What follows are five key new areas to consider when looking at tools for DevSecOps.

Process Flexibility

Not only are we in the early days of perfecting new security processes but many companies are still adjusting to using CI/CD tools or GitOps-based workflows. It is a safe bet to say that every year, there is some change to how your company does software development as you learn what does and doesn’t work for you. When choosing a security tool, it should have the flexibility to integrate with whatever tools you use to drive automation and be able to work in multiple stages of the software development lifecycle. Look for products with full API coverage and an automation-centric architecture. The GUI is important but it should only be something you interact with for ad-hoc or post-hoc reasons.

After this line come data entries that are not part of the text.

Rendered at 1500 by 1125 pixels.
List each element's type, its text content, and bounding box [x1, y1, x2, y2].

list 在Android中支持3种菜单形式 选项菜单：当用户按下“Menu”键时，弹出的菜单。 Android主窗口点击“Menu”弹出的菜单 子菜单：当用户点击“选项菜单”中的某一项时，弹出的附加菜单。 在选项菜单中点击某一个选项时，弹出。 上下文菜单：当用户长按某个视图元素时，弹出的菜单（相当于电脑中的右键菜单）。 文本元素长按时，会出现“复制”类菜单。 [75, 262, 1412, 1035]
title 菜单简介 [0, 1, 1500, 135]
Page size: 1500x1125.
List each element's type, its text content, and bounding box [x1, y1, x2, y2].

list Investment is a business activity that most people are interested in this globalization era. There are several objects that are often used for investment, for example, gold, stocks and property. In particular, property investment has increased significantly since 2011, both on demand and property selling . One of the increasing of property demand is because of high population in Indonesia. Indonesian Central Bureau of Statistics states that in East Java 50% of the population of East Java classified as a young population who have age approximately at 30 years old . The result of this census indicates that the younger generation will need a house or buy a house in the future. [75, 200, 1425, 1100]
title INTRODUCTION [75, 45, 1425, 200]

It’s more important that you can push information into the system and get data out using a variety of tools or custom scripts.

Signal to Noise

The ultimate goal is to avoid slowing down development velocity while ensuring developers take responsibility for security. This means they can’t be distracted with excessive data or false positive security alerts. Every security tool can generate a long list of issues for almost every software library or container and indeed this has been one of the calling cards of more traditional legacy tools: the more results, the better. You should verify that there is a way to separate the signal from the noise and that developers can get immediate and useful information to help them resolve issues or make updates as efficiently as possible. Following on from process flexibility, you also need to ensure that that information can get to the developers as part of their normal workflow; security issues are just another type of bug and creating separate security-specific workflows will add friction.

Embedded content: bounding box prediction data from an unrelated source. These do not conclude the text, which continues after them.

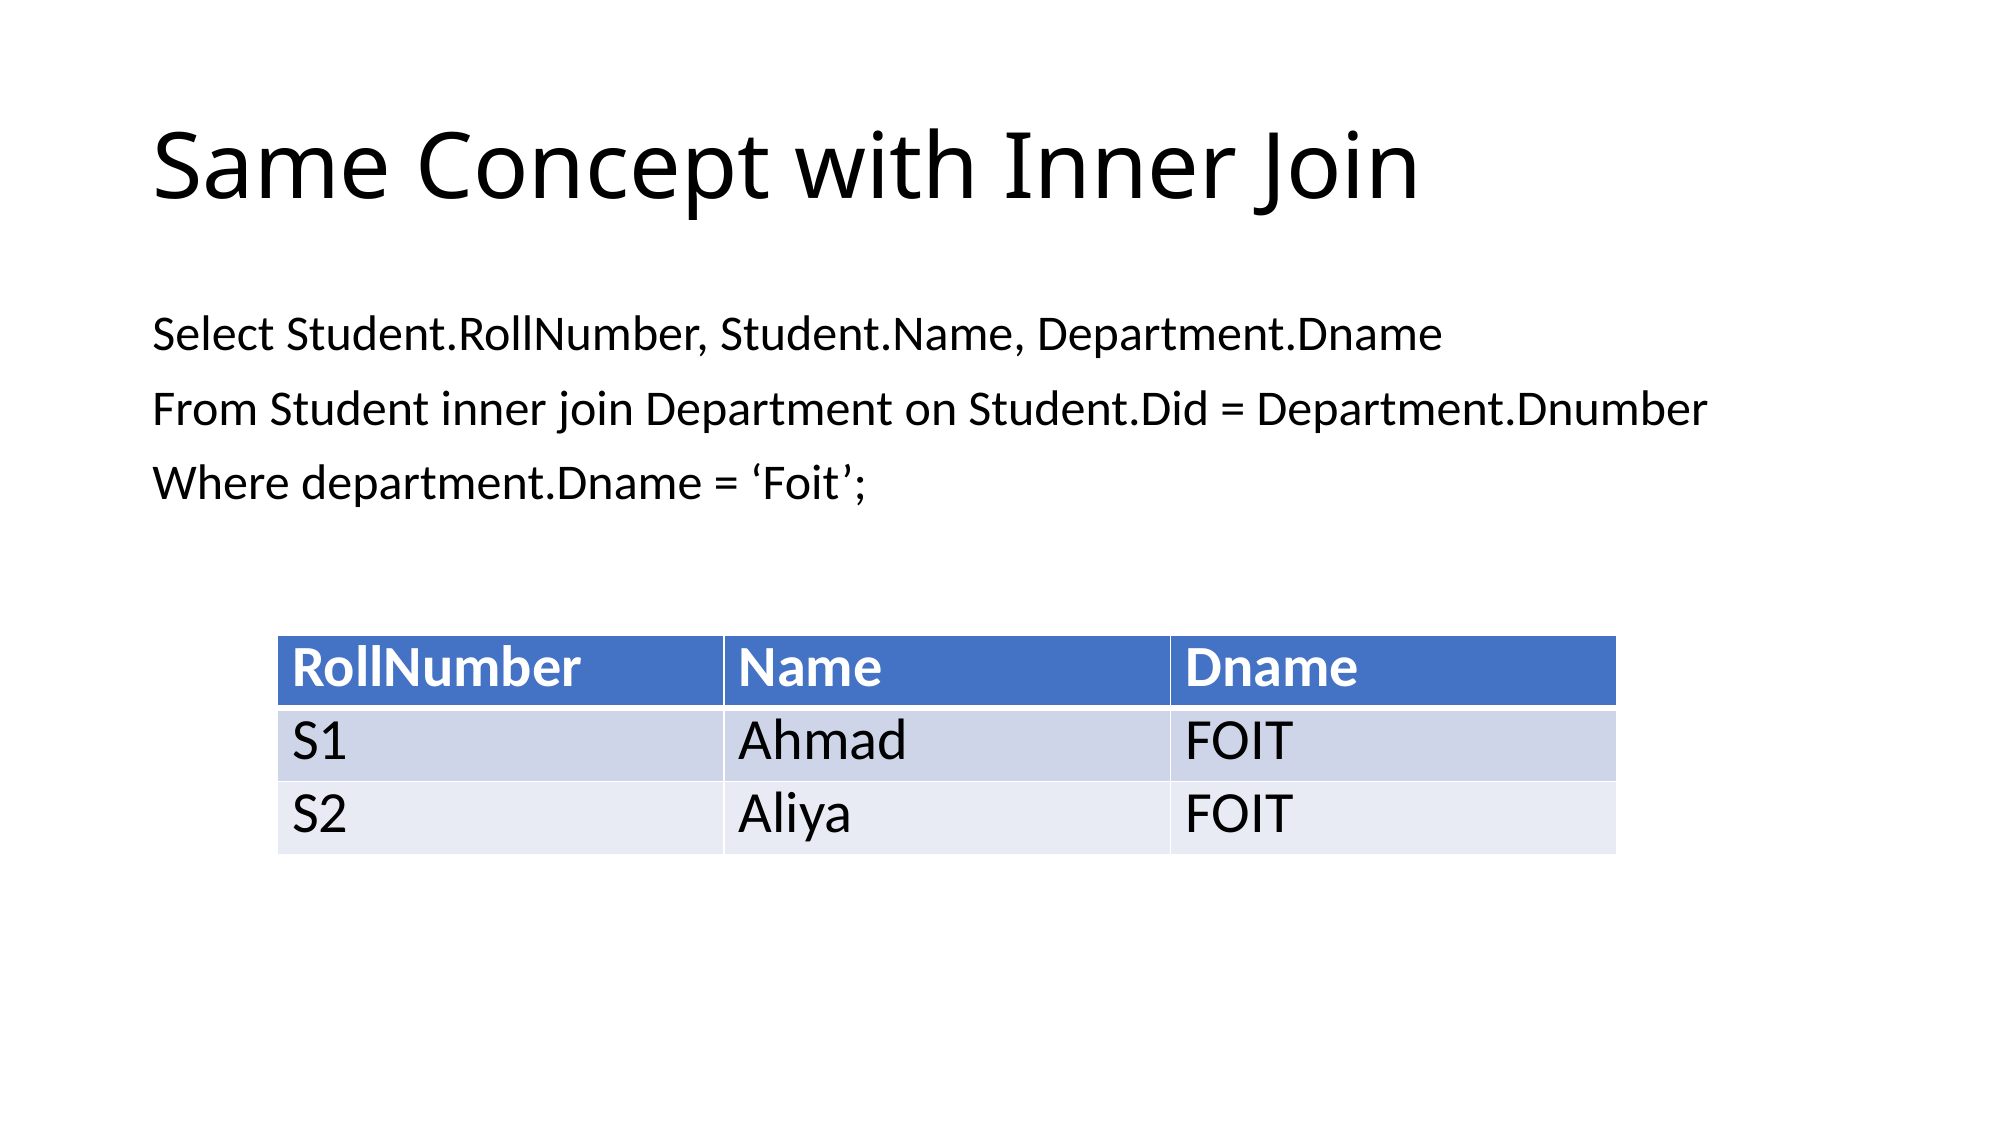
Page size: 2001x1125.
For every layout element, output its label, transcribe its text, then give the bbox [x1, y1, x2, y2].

table_cell S2 [278, 782, 723, 854]
table_cell FOIT [1171, 711, 1616, 781]
table_header Dname [1171, 636, 1616, 705]
table_cell S1 [278, 711, 723, 781]
table_header RollNumber [278, 636, 723, 705]
table_cell Aliya [725, 782, 1170, 854]
table_cell Ahmad [725, 711, 1170, 781]
list Select Student.RollNumber, Student.Name, Department.Dname From Student inner join Department on Student.Did = Department.Dnumber Where department.Dname = ‘Foit’; [137, 299, 1863, 1014]
table_header Name [725, 636, 1170, 705]
table_cell FOIT [1171, 782, 1616, 854]
title Same Concept with Inner Join [137, 59, 1863, 278]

Software Bill of Materials (SBOM)

Supply chain security has become a top issue as a result of the increasing use of open source components and the well-publicized compromises found in various projects. With developers now making the decision about what code to use or re-use and releases often happening multiple times a day, periodic audits don’t work anymore. A Shift Left approach requires that a complete inventory of every piece of code has to be maintained in real-time. This allows ongoing scanning to be performed so the impact of CVEs can be assessed instantly and doesn’t require a crawl of deployed applications.

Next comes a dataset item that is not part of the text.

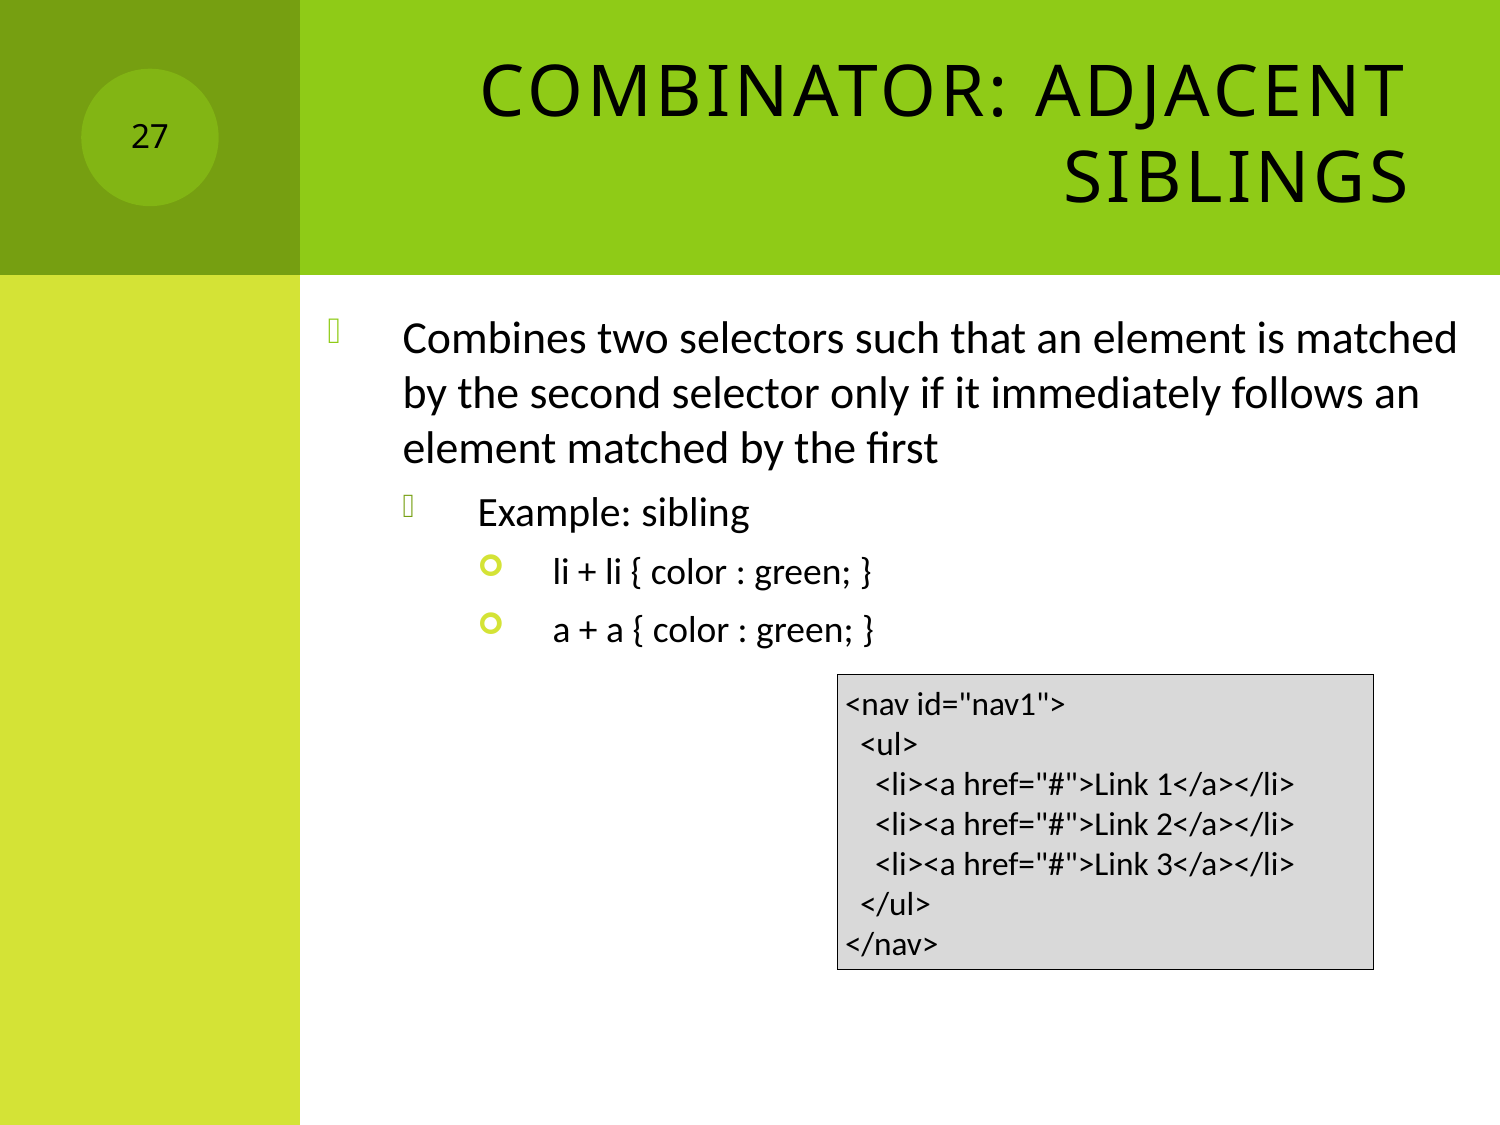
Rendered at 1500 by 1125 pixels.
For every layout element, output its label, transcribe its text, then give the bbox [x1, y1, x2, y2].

Data-driven Anomaly Detection

When it comes to runtime, the environment has changed to zero-trust models and immutability as a line of defense but the security techniques are the same: look for anomalies and alert. Agent-based approaches make much less sense in the cloud where containers may not even make running them possible. This is pushing detection to a data-based approach where algorithms can spot anomalies more effectively than admins looking for odd peaks or troughs in telemetry data. As algorithms are only as effective as the data they are applied, tools that collect data from both the platform and the application layer are critical.

Policy as Code

For many, a security policy is captured in Word documents and applied variably with product security teams acting as enforcers through spot checks and annoying requests for reports. DevSecOps evangelizes for repeatability, velocity and automation so in other words: no spreadsheets! It’s critical that policy can be codified and enforced consistently throughout the SDLC in a way that evolves as the threats change. Modern security products treat policy as something akin to another QA test that has to be passed. In this way, policy becomes just another software artifact to be developed, versioned and shipped. Out of the box policies can help you create a solid baseline but flexible policy options are critical for any organization that wants to manage the trade-off between shipping velocity and good-enough security.

Many of the traditional criteria still apply when choosing a security product: choose a vendor that understands your challenges; look for platform agnosticism and avoid lock-in; and select usability over complexity. But understanding that new challenges require new approaches will help you navigate a growing and complex ecosystem.